RMSNorm was selected as the normalization method due to its computational efficiency while maintaining normalization effectiveness, as originally demonstrated by Zhang and Sennrich (2019). The advantages of RMSNorm are twofold: it reduces computational complexity by eliminating the mean statistics and centering operation present in LayerNorm, while maintaining comparable model performance. This efficiency-to-performance ratio has led to its adoption in several prominent language models including Gopher (Rae et al., 2021), LLaMA (Touvron et al., 2023), and LLaMA 2 (Touvron et al., 2023).

Compared to standard positional embedding (categorized as ‘absolute embedding’), rotary position embedding (Su et al., 2021) offers greater flexibility. The key advantage of rotary embedding lies in its relative nature, which enables the model to learn position-dependent representations without being constrained to fixed absolute positions. The computation process involves two main steps: first, calculating the rotation for each embedding dimension, then computing the inner product between the rotated word embeddings and positional embeddings. This is visualized across three plots: the leftmost shows the original word embeddings, the middle displays the rotary embedding base vectors, and the rightmost demonstrates the final rotated embeddings. The transformation preserves the relative relationships between tokens while allowing for more flexible position modeling.
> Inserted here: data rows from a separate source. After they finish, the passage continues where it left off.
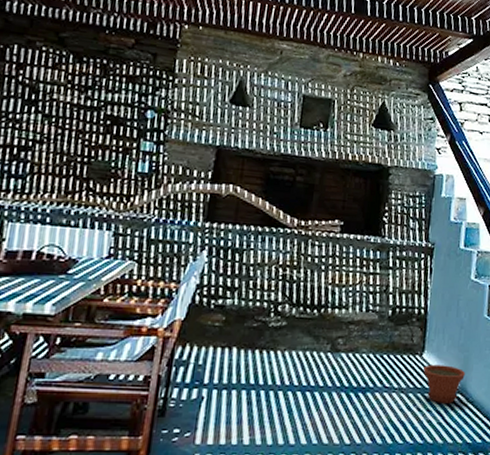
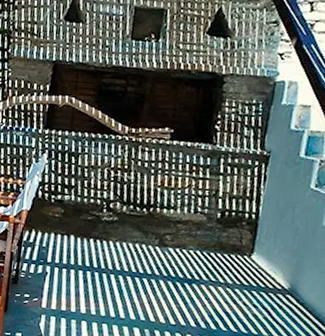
plant pot: present [423,364,465,403] -> none [251,265,297,303]

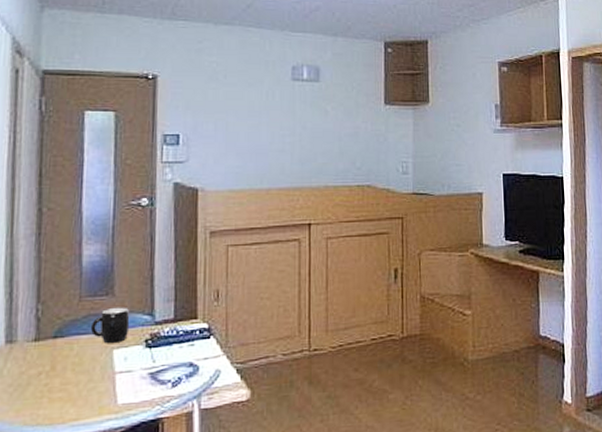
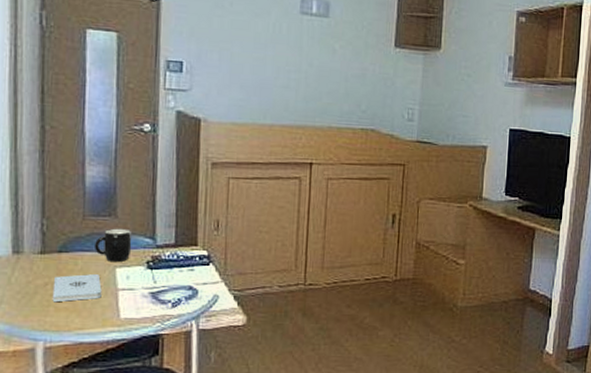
notepad: none [46,358,98,393] -> present [52,274,102,303]

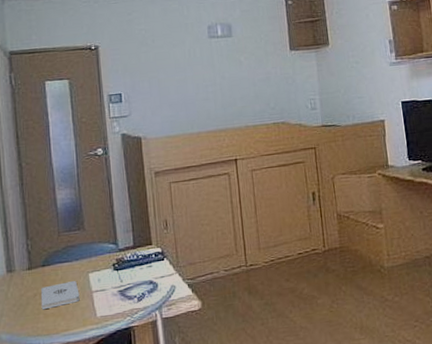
mug: present [95,228,132,263] -> none [70,238,100,269]

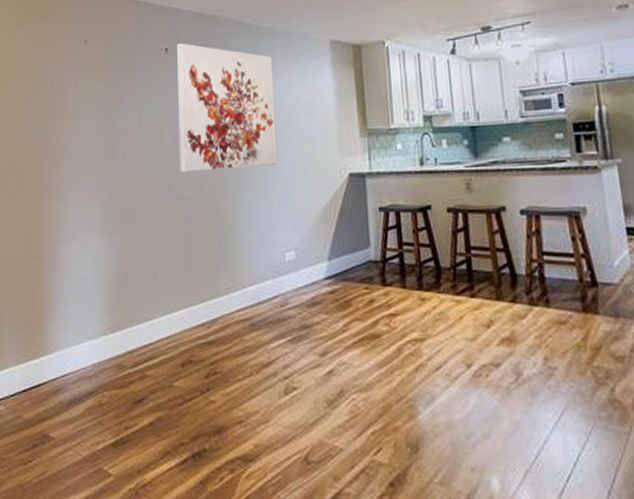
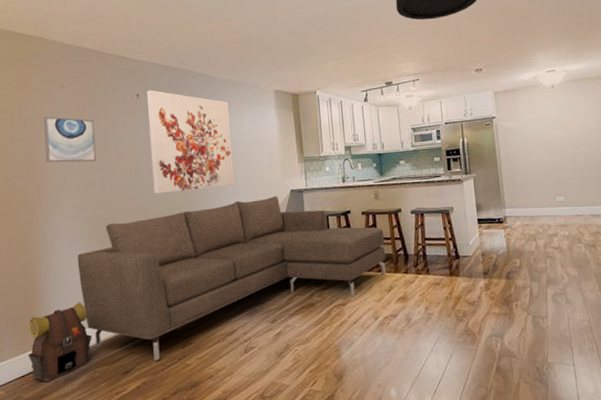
backpack: none [31,303,102,402] -> present [27,302,92,382]
wall art: none [63,75,117,131] -> present [43,116,96,163]
sofa: none [90,181,484,391] -> present [77,196,387,361]

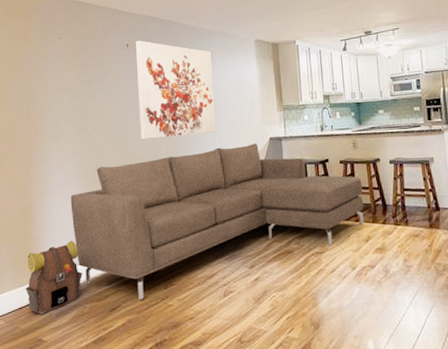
wall art: present [43,116,96,163] -> none [42,65,89,109]

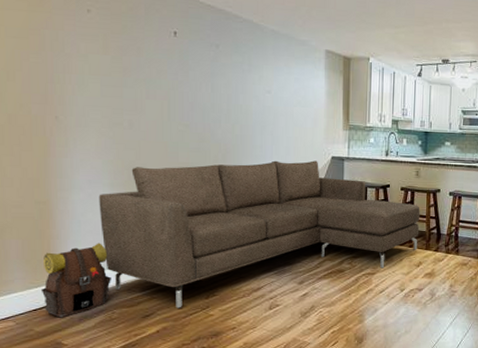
wall art: present [136,40,216,139] -> none [186,29,275,145]

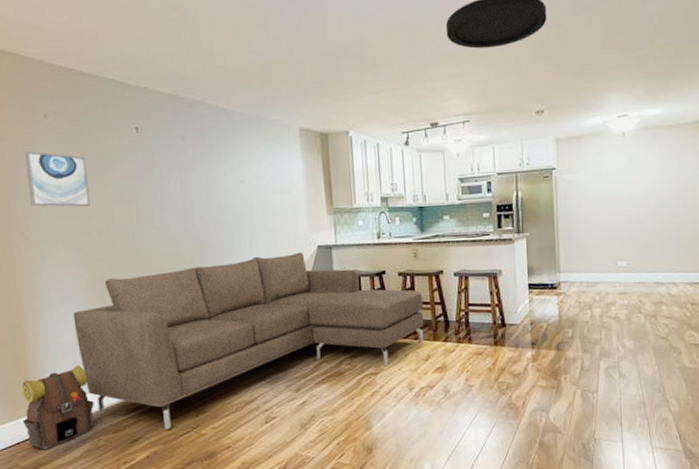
wall art: none [65,41,125,100] -> present [24,150,90,207]

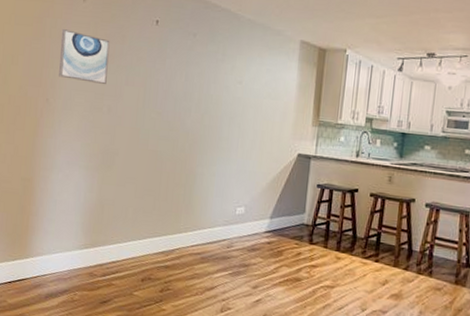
backpack: present [22,365,94,450] -> none [16,223,77,293]
sofa: present [73,252,424,430] -> none [73,151,391,298]

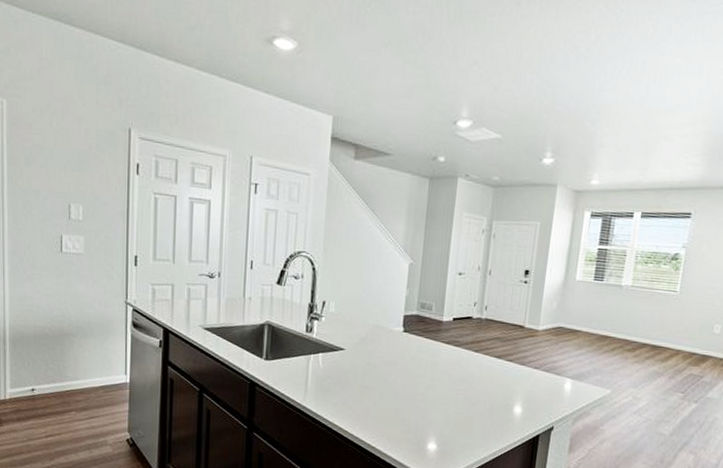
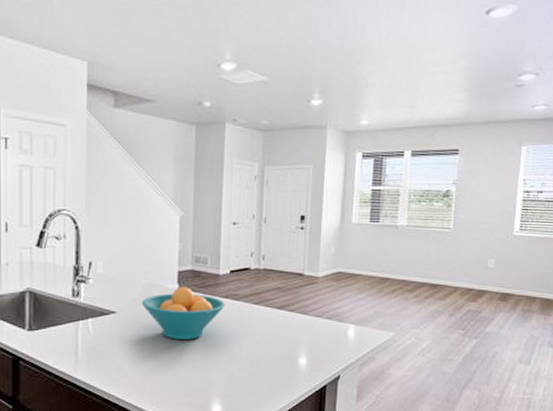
fruit bowl: none [368,330,447,380] -> present [141,287,226,340]

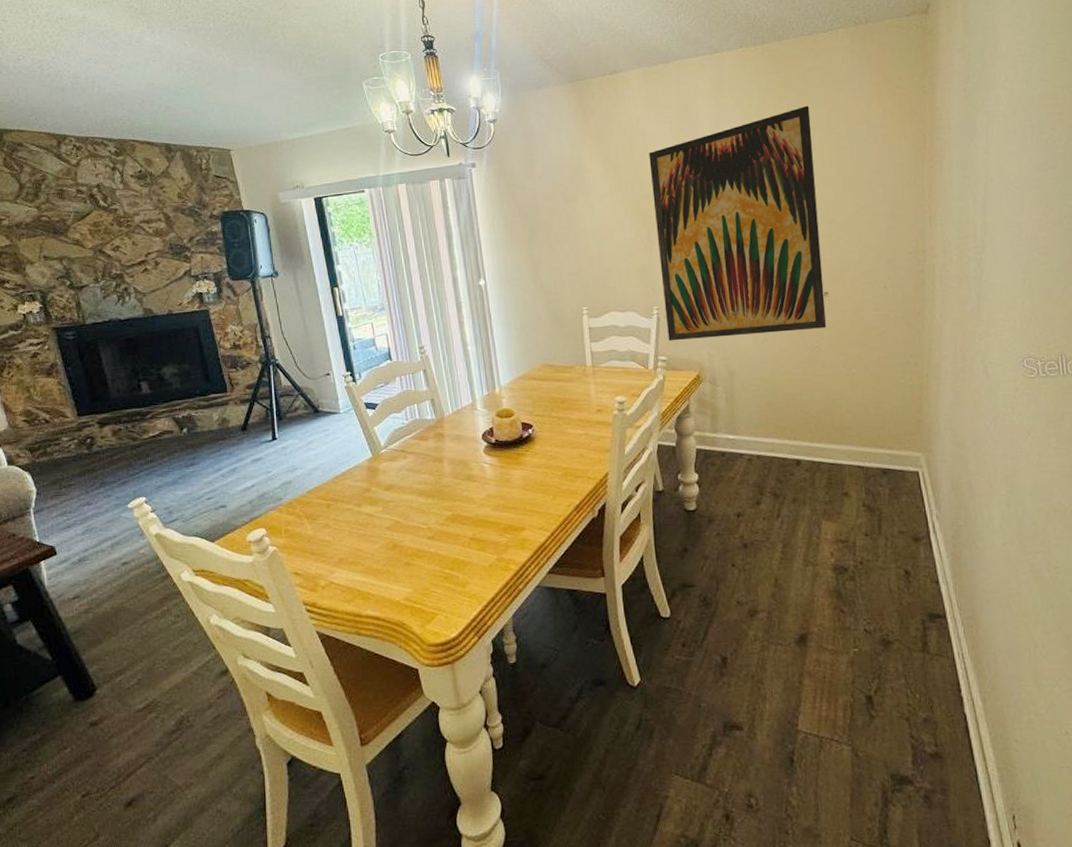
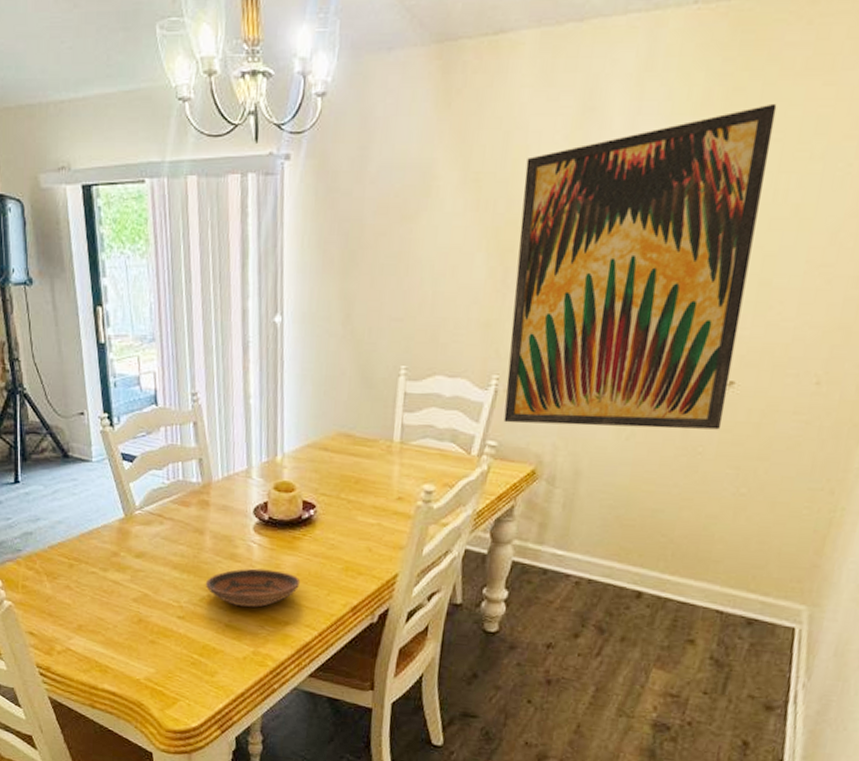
bowl: none [448,484,529,520] -> present [205,568,301,608]

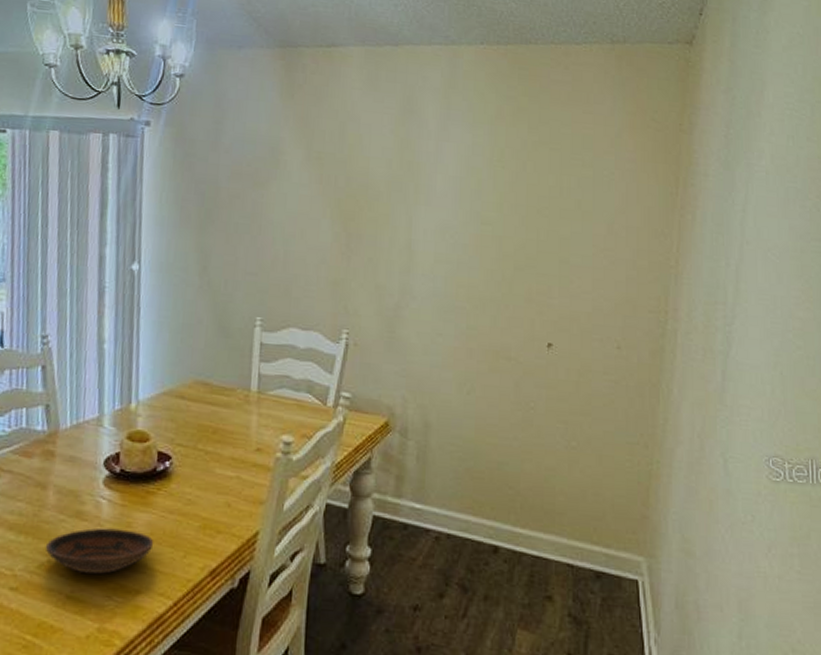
wall art: present [503,103,777,430] -> none [356,122,552,387]

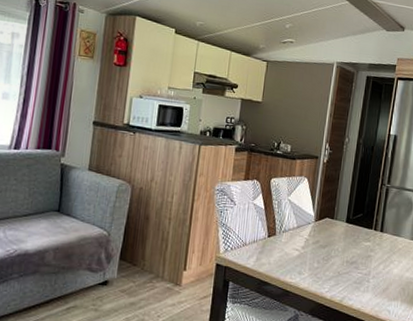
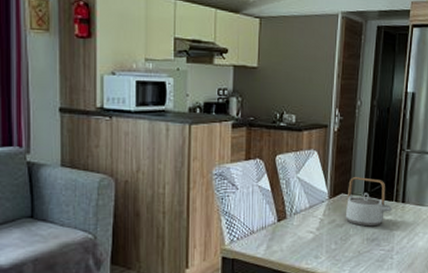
teapot: none [329,204,371,251] -> present [346,177,392,227]

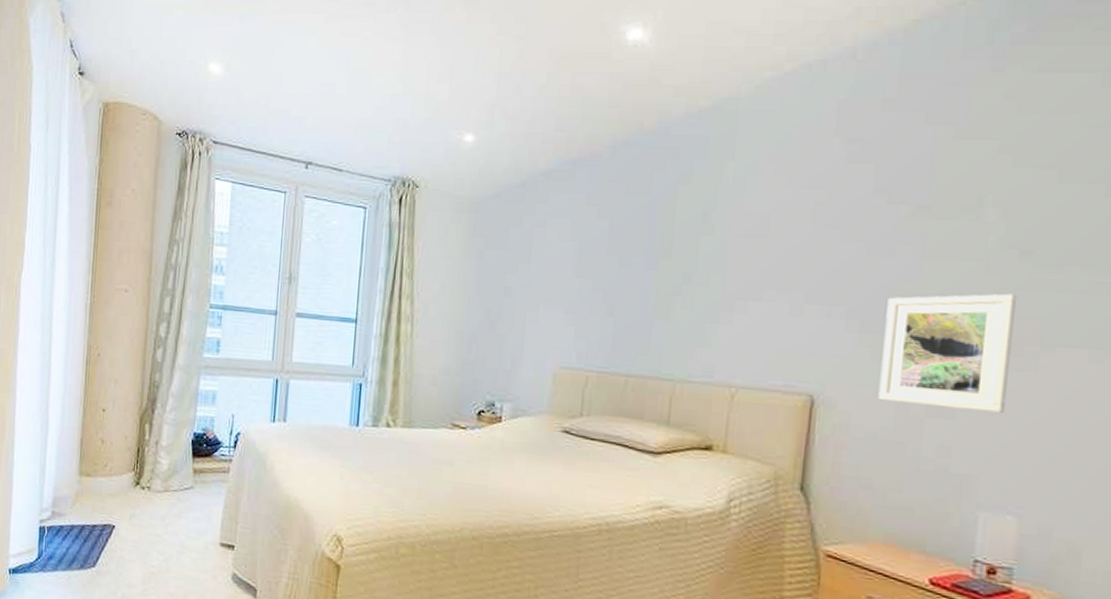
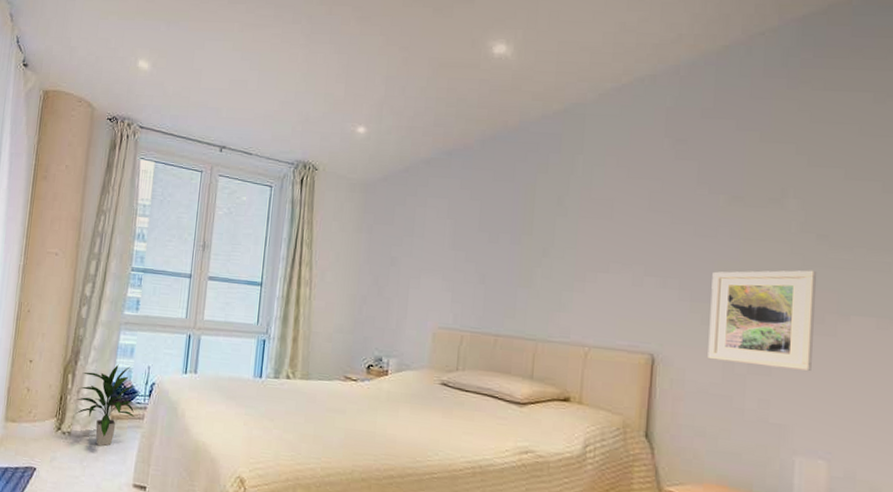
indoor plant: none [155,412,219,502] -> present [76,364,135,446]

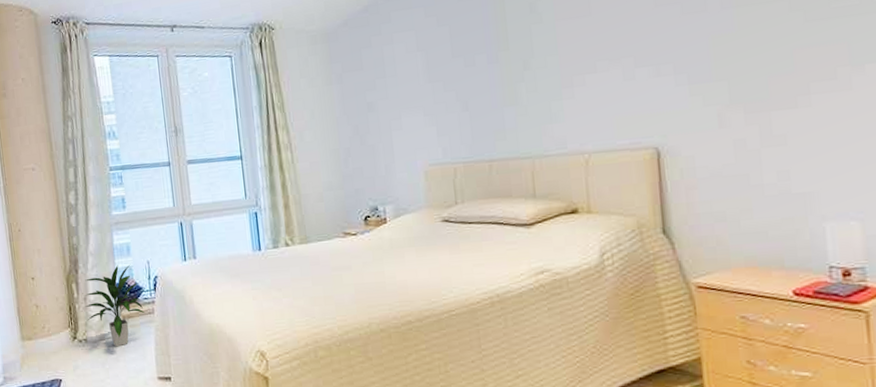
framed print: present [708,270,818,372] -> none [708,24,830,141]

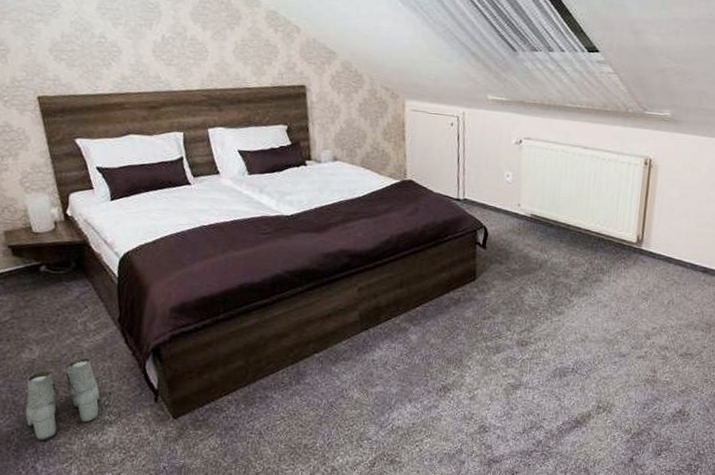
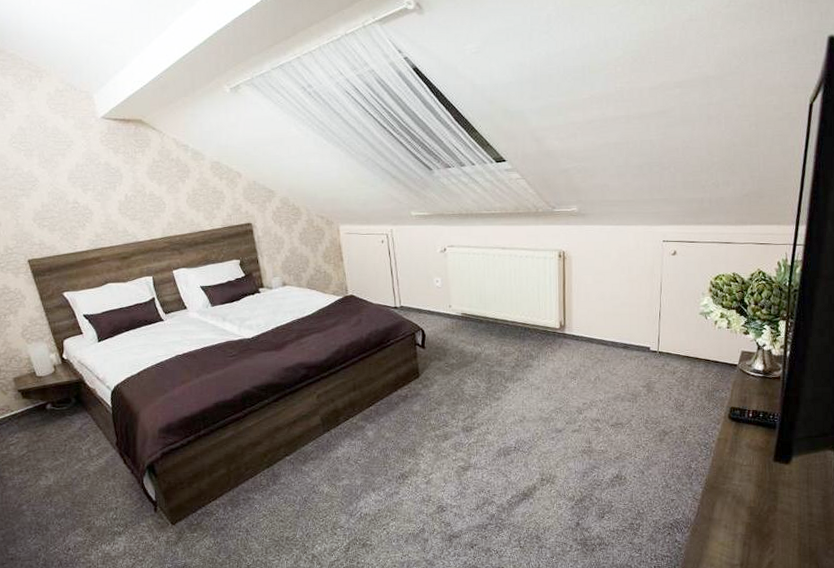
boots: present [25,358,101,440] -> none [46,480,109,554]

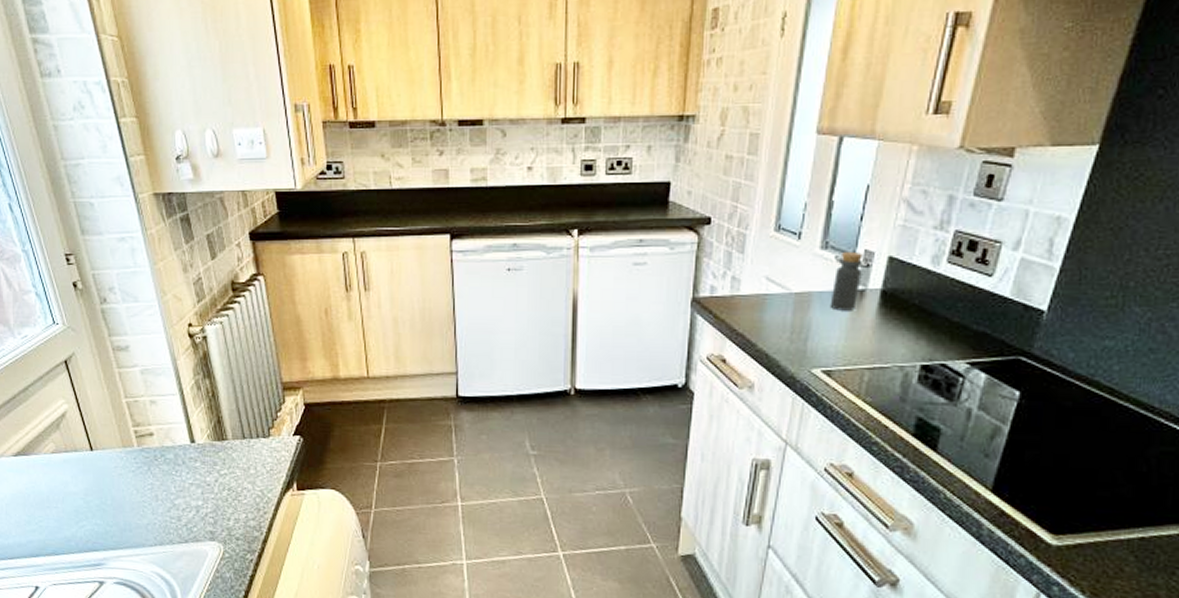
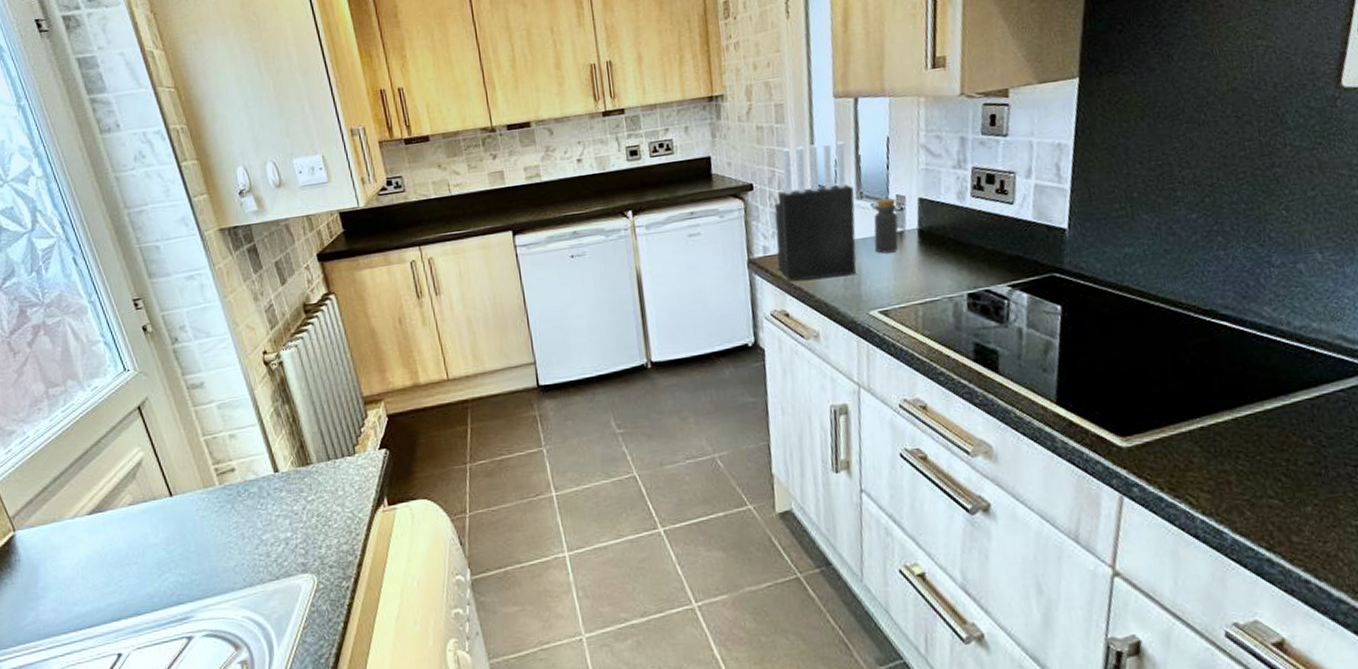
knife block: none [723,183,820,329] -> present [774,141,857,282]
The KV (Key-Value) Cache implementation optimizes transformer inference by storing and reusing previously computed key and value tensors. When generating tokens sequentially, instead of recomputing attention for the entire sequence, the implementation caches past key-value pairs and only computes attention for the new token (Dao et al., 2022). This significantly reduces computational overhead, especially for long sequences. As shown in the diagram, the top half illustrates standard attention without caching (computing full Q×K^T for all tokens), while the bottom half demonstrates cached attention (computing Q×K^T only for the new token by reusing stored keys). The implementation includes a KVCache dataclass for managing the cache state and a CachedAttention module that leverages this cache during inference.